Relationship between renal function at biopsy and functional deterioration before biopsy to diagnosis of rejection or time posttransplant. We assessed whether biopsies with rejection (A) had different levels of eGFR at the time of biopsy compared with biopsies without rejection or borderline rejection or (B) differed in the degree of functional deterioration from baseline. Lines represent the mean in each group. The relationships between time posttransplant and (C) eGFR at biopsy and (D) functional deterioration from baseline are also shown. * P < 0.05.

Figure 3.

Relationship between eGFR and expression of PBTs. To assess whether there is any relationship between eGFR at the time of biopsy and molecular changes in the biopsy, we analyzed the correlation between eGFR and expression of previously defined PBTs that reflect the T cell burden (CATs), IFN-γ effects (GRITs), macrophage burden (CMATs), the tissue injury response (IRITs_D3 and IRITs_D5), and epithelial cell integrity (KTs). Expression of each transcript set within each biopsy was summarized as the geometric mean expression of all transcripts in that set to derive a gene set score. The gene set score for each biopsy is plotted against the corresponding eGFR value for that biopsy. Numbers represent Spearman rank correlation coefficients. * P < 0.05; ** P < 0.01.

Figure 4.

Single gene analysis of molecular correlates of eGFR. We analyzed the associations between eGFR at the time of biopsy and transcript changes independent of previous annotations.

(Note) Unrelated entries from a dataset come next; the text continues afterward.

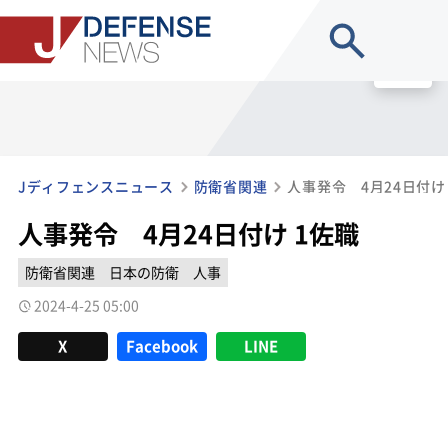
site search
MENU
Jディフェンスニュース
防衛省関連
人事発令 4月24日付け
人事発令 4月24日付け 1佐職
防衛省関連
日本の防衛
人事
2024-4-25 05:00
X
Facebook
LINE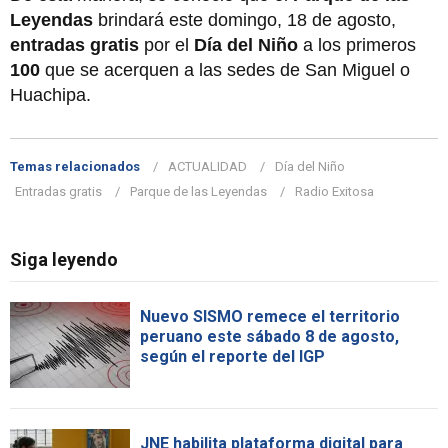
Leyendas
brindará este domingo, 18 de agosto,
entradas gratis
por el
Día del Niño
a los primeros
100
que se acerquen a las sedes de San Miguel o
Huachipa.
Temas relacionados
ACTUALIDAD
Día del Niño
Entradas gratis
Parque de las Leyendas
Radio Exitosa
Siga leyendo
Nuevo SISMO remece el territorio
peruano este sábado 8 de agosto,
según el reporte del IGP
JNE habilita plataforma digital para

We identified all transcripts with a significant correlation (uncorrected P value <0.05) between their expression level and eGFR values. To consider transcripts with increased or decreased expression, we analyzed positive (i.e., decreased with low eGFR) and negative (i.e., increased with low eGFR) correlations separately. To account for possible differences in biopsies with or without rejection or between early and late biopsies, the analysis was performed separately for these subgroups in addition to an analysis across all biopsies, resulting in a total of ten transcript sets (five with positive and five with negative correlations with eGFR). We searched these transcript sets for transcripts that had previously been identified as part of a PBT. The distribution of these annotations among those transcripts correlating with eGFR is shown as a percent of total correlating transcripts (A) for those with negative correlations (increased expression with low eGFR) and (B) for those transcripts with positive correlations (decreased expression with eGFR). Numbers represent the total number of correlating transcripts in each group. The distribution of these annotations was very similar between the biopsy subgroups, indicating that the presence or absence of rejection and the time of biopsy do not have a significant impact on the relationship between transcript expression and eGFR. (C) To create gene sets with robust correlations between transcript expression and eGFR across all biopsy subgroups, we identified those transcripts that were identified in the analyses shown in Panels A and B in all subgroup analyses. The resulting gene lists then comprise a new eGFR transcript set that can be used to assess its performance in the biopsies in relationship to histologic lesions and clinical parameters.

Figure 5.

Performance of eGFR transcript sets in relationship to previously defined transcript sets and eGFR at the time of biopsy. We assessed the relationship of the eGFR transcript sets in relation to our previously identified PBTs. The most striking relationships were observed with transcript sets reflecting tissue injury (IRITs_D3) and epithelial integrity (KTs). The results are shown in Panels A and B). We assess the performance of the eGFR transcript sets in relation to the actual eGFR of the biopsy (Panels C and D). An assessment of the outliers is presented in the text.